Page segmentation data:
>>>>>

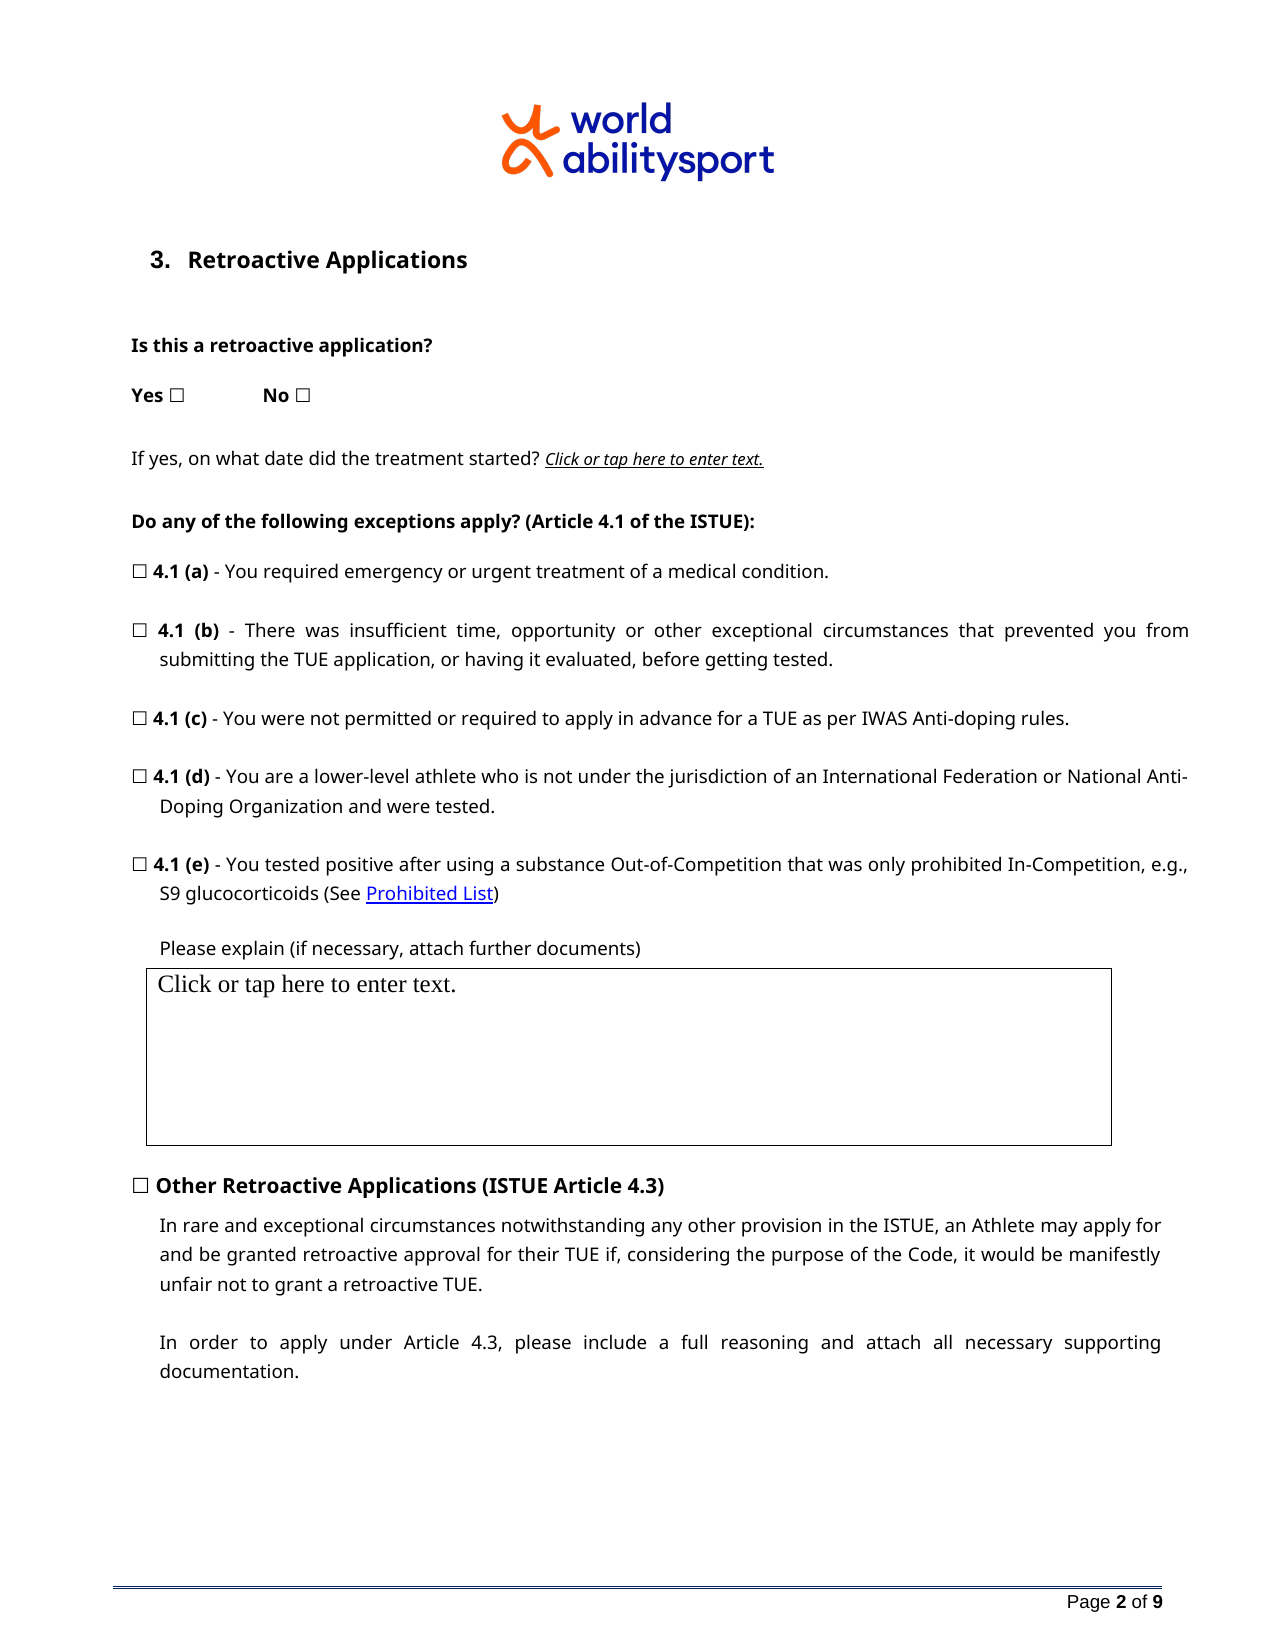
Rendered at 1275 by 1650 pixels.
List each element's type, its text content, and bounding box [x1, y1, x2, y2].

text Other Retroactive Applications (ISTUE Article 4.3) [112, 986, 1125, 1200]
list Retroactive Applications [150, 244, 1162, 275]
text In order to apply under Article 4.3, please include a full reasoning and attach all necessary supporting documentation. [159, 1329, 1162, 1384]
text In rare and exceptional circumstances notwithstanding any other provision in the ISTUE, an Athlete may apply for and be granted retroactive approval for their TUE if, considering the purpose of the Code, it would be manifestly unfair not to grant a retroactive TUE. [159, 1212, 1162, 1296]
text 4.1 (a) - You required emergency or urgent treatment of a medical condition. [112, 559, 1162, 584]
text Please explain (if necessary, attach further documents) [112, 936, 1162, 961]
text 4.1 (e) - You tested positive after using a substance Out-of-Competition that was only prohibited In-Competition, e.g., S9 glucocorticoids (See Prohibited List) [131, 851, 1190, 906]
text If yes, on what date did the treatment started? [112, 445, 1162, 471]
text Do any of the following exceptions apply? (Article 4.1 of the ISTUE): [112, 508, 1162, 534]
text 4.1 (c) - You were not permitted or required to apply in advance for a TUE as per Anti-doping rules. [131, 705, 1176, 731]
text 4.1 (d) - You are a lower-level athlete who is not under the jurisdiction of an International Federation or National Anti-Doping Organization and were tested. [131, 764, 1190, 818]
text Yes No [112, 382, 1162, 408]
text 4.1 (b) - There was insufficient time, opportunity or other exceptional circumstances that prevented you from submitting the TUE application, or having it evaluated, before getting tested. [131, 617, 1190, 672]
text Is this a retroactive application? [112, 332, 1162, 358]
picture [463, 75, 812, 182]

<<<<<

Task item: Which lines of the data contain the word "that"? Copy each one.

Answer to the exercise:
text 4.1 (e) - You tested positive after using a substance Out-of-Competition that was only prohibited In-Competition, e.g., S9 glucocorticoids (See Prohibited List) [131, 851, 1190, 906]
text 4.1 (b) - There was insufficient time, opportunity or other exceptional circumstances that prevented you from submitting the TUE application, or having it evaluated, before getting tested. [131, 617, 1190, 672]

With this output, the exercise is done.